▶ _Source text_
Data has apparently already been downloaded and unpacked.


**Converting Raw Files into Training and Test Datasets**

In [25]:
cifar10_dir = './data/cifar-10-batches-py'
X_train, y_train, X_test, y_test = data_utils.load_CIFAR10(cifar10_dir)

# Checking the size of the training and testing data
print('Training data shape: ', X_train.shape)
print('Training labels shape: ', y_train.shape)
print('Test data shape: ', X_test.shape)
print('Test labels shape: ', y_test.shape)

Training data shape:  (50000, 32, 32, 3)
Training labels shape:  (50000,)
Test data shape:  (10000, 32, 32, 3)
Test labels shape:  (10000,)


**Reshaping and Appending the Bias**

In [26]:
# reshaping data and placing into rows
X_train = np.reshape(X_train, (X_train.shape[0], -1))
X_test = np.reshape(X_test, (X_test.shape[0], -1))
print(X_train.shape, X_test.shape)

(50000, 3072) (10000, 3072)


In [27]:
# append 1 in the last column to cater for bias and transform into columns
X_train = np.append(X_train, np.ones((X_train.shape[0],1)), axis=1)
X_test = np.append(X_test, np.ones((X_test.shape[0],1)), axis=1)
X_train = np.transpose(X_train)
X_test = np.transpose(X_test)
print(X_train.shape, X_test.shape)

(3073, 50000) (3073, 10000)


**Computing SVM Loss**

The loss for $i$th example is given by:

$$L_i = \sum_{j\neq y_i} \max(0, s_j - s_{y_i} + \Delta)$$

where $s_j$ is the score for $j$th class and $s_{y_i}$ is the score for the true class $y_i$. For a linear classifier

$$s_j = \mathbf{W}x_{i}+b$$ which is reduced to

$$s_j = \mathbf{W}x_{i}$$

if we embed the bias $b$ with in the weight matrix $\mathbf{W}$. We keep  $\Delta = 1$ as a fixed parameter. If we sum all losses over all examples and add the regularization factor, the total loss becomes:

$$L=\underbrace{\frac{1}{N}\sum_{i}L_{i}}_{\text{data loss}}+\underbrace{\lambda R(\mathbf{W})}_{\text{regularization loss}}$$

where

$$R(\mathbf{W}) = \sum_k\sum_l\mathbf{W}_{k,l}^2$$

and $\lambda$ is a hyperparameter chosen during validation.


In [28]:
def loss_svm(W, X, y, r_lambda):
    """
    Compute the SVM loss.

▶ _Work instruction 1_
In the CIFAR-10 SVM loss notebook, what fixed value is Δ kept at?
▶ _Work instruction 2_
Carry the CIFAR-10 SVM loss notebook on from its final line.

▶ _Provided material_

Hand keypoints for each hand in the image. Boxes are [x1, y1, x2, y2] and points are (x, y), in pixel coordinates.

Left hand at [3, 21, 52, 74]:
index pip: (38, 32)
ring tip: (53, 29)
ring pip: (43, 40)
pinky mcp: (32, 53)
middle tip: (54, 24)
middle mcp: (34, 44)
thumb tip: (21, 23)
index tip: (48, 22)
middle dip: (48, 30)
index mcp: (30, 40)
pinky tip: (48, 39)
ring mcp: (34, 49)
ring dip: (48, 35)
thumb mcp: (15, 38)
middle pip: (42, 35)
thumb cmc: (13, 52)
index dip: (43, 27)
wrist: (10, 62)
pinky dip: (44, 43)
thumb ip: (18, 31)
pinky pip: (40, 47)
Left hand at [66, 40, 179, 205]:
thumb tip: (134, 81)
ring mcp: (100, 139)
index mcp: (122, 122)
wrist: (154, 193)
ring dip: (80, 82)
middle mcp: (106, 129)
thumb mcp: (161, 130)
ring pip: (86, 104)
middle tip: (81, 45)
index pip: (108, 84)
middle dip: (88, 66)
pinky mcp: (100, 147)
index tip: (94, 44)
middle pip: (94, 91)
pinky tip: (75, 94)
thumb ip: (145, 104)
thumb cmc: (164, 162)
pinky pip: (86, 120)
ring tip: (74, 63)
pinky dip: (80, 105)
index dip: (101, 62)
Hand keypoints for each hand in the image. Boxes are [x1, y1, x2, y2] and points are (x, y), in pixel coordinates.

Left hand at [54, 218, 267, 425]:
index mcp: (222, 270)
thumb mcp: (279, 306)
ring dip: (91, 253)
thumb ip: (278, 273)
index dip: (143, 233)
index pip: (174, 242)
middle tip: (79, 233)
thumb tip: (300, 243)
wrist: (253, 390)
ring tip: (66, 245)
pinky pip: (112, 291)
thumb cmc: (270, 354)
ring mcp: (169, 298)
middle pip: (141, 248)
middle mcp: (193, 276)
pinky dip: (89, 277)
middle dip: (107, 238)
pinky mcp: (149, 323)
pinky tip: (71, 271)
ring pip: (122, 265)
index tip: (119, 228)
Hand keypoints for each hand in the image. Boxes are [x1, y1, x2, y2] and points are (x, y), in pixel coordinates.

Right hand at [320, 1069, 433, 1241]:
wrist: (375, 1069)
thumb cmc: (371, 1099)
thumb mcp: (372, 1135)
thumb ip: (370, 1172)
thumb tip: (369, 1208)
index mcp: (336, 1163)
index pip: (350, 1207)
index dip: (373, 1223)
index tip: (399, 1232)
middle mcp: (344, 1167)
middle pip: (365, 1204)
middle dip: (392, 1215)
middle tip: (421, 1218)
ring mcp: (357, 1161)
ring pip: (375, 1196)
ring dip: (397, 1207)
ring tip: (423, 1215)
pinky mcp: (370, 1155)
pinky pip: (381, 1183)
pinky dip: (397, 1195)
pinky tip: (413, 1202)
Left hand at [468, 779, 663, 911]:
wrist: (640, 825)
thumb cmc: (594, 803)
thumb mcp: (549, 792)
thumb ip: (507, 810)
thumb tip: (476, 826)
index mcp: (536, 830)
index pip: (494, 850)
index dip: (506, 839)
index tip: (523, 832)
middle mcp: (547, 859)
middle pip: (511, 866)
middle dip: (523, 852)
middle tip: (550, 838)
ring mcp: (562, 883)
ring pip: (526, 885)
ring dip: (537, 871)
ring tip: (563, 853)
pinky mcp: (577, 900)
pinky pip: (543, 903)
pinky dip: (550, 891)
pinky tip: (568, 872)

▶ _Expected output 1_
Δ is kept at 1.

▶ _Expected output 2_
    Input Parameters
    ----------
    W: (K, D+1) array of weights, K is the number of classes and D is the dimension of one sample plus bias
    X: (D+1, N) array of training data, each column is a training sample with D-dimension plus bias
    y: (N, ) 1-dimension array of target data with length N with lables 0,1, ... K-1, for K classes
    r_lambda: (float) regularization strength for optimization.

    Returns
    -------
    loss: (float)
    """
    
    # initialization
    loss = 0.0
    delta = 1.0
    N = y.shape[0]

    # compute all scores s_j
    scores = W.dot(X) # [K x N] matrix
 
    # get the true class score 
    true_class_score = scores[y, range(N)] # [1 x N]
    
    margins = scores - true_class_score + delta # [K x N]

    # threshold the margins to max(0, -)
    margins = np.maximum(0, margins)
    margins[y, range(N)] = 0 # neglect the true class scores

    loss = np.sum(margins) / num_train

    # add regularization to loss
    loss += 0.5 * r_lambda * np.sum(W * W)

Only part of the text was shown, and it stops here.